Un tabou est en passe de tomber dans l'Allemagne d'après-guerre suite au succès retentissant dimanche lors d'élections régionales du mouvement AfD, qui confirme l'enracinement de la droite populiste dans un pays faisant jusqu'ici exception en Europe.

À la faveur de la crise migratoire «nous assistons à une certaine forme de normalisation par rapport aux mouvements populistes de droite ailleurs en Europe, même si dans le cas de l'Allemagne, où on ne peut pas faire abstraction du passé, cela prend un caractère forcément particulier», indique à l'AFP Andreas Rödder, professeur d'histoire contemporaine à l'université de Mayence.

Le mouvement Alternative pour l'Allemagne (AfD) a recueilli entre 12,4% et 24,3% des voix lors des trois scrutins pour les parlements régionaux qui se tenaient dimanche, selon les projections, du jamais vu dans une élection de ce type dans l'Allemagne d'après-guerre. Dans deux États l'AfD devance le parti social-démocrate.

Ce n'est pas la première fois que le pays depuis 1945 est confrontée à une poussée de telles formations.

Ce fut le cas dans les années 1960 avec les ultra-nationalistes du NPD, puis à la fin des années 1980 et au début des années 1990 avec les Republikaner, ou encore à la fin des années 1990 avec la DVU.

Mais à chaque fois, ces succès se sont révélés éphémères, les Unions chrétiennes CDU et CSU parvenant finalement à atteindre l'objectif historique qu'elle s'étaient fixé: empêcher, en ratissant très large, qu'un parti ne s'installe à leur droite.

«Vivre avec la xénophobie»

Les enquêtes d'opinion montrent depuis longtemps qu'un potentiel proche de celui d'autres pays européens existe en Allemagne pour un parti populiste xénophobe. Mais le passé nazi du pays et le sentiment de culpabilité encore très répandu ont agi comme un frein en comparaison des voisins comme l'Autriche, la Suisse ou la France par exemple.

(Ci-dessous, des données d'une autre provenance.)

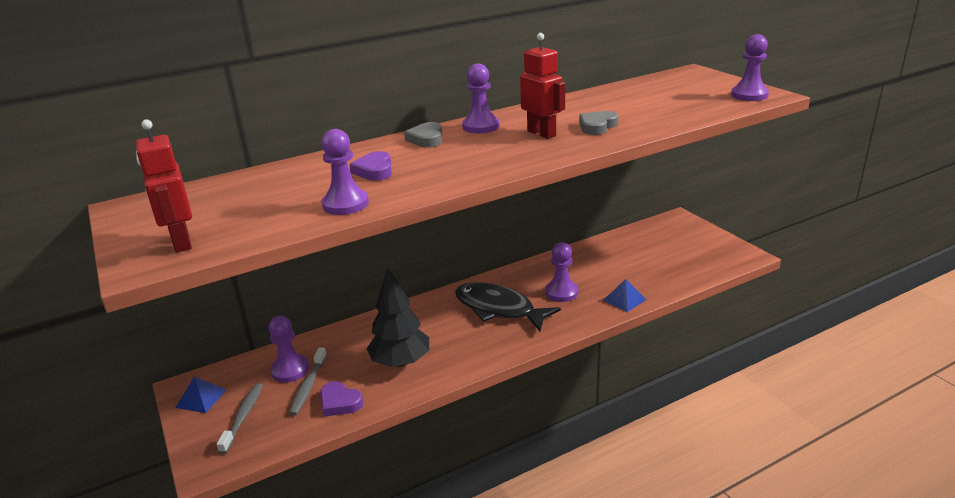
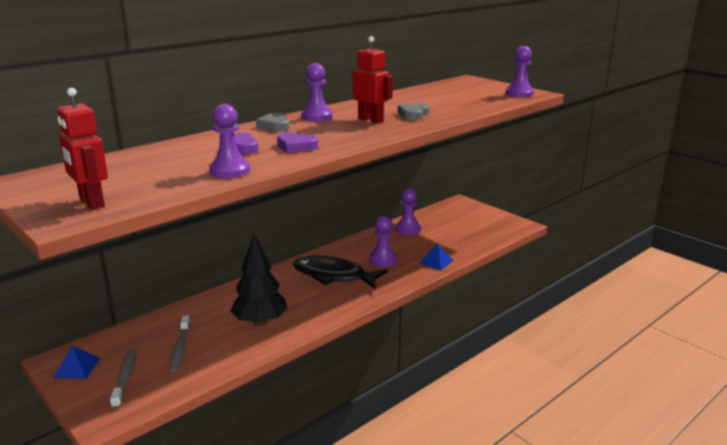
camera: 15 degrees left, 5 degrees down
(290, 370) = (158, 337): purple pawn -> purple pawn (408, 229)
(339, 402) = (214, 357): purple heart -> purple heart (296, 146)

Avec l'AfD, et en raison du mécontentement provoqué par l'arrivée d'un million de migrants en 2015 dans le pays, le sentiment gagne du terrain qu'une césure est en train de se produire.

Au vu des sondages actuels le parti pourrait entrer au Bundestag, la chambre fédérale des députés, lors des élections législatives en 2017, ce qui serait sans précédent pour un mouvement de ce type, que le ministre des Finances Wolfgang Schäuble a qualifié récemment de «honte pour l'Allemagne».

«Jusqu'ici les partis populistes de droite ou d'extrême droite étaient politiquement "tabouisés", considérés comme un corps étranger dans la sphère politique», souligne le politologue allemand Wolfgang Merkel dans le quotidien Tagesspiegel.

À ses yeux, le tabou pourrait désormais tomber. «Dans ce cas, nous devrons vivre avec l'AfD comme la France avec le Front National ou la Suisse avec l'UDC et être confrontés à la xénophobie au quotidien dans le discours politique», redoute-t-il.

La progression du mouvement dans l'opinion est spectaculaire depuis sa création en 2013 sous l'impulsion de transfuges du parti conservateur CDU d'Angela Merkel. Grâce à ses succès de dimanche, il va être désormais représenté dans la moitié des 16 parlements régionaux du pays.

AfD, un enfant de Merkel?

Après avoir fait florès sur l'euroscepticisme et la dénonciation de l'aide des contribuables allemands aux pays les plus endettés de la zone euro, il prospère désormais comme parti anti-immigrés en jouant sur les craintes alimentées par la crise des réfugiés.

À l'origine surtout ancrée régionalement dans l'est de l'Allemagne, «l'AfD devient un parti allemand national», souligne le quotidien Frankfurter Allgemeine Zeitung.

Une progression qui pour certains est la conséquence directe de la stratégie politique de recentrage de la CDU opérée par Angela Merkel depuis 10 ans. Elle a eu pour effet d'asphyxier l'opposition sociale-démocrate mais aussi de frustrer l'aile droite de son parti.

«Avec la "social-démocratisation" et donc un glissement vers la gauche de la CDU opéré sous le mandat de la chancelière, il n'est plus aisé pour les chrétiens-démocrates de réussir le grand écart», souligne Bernhard Wessels, politologue de l'université Humbold à Berlin.

Le quotidien conservateur Die Welt va même plus loin: «l'AfD est un enfant de Merkel» car la CDU «a renoncé à son identité».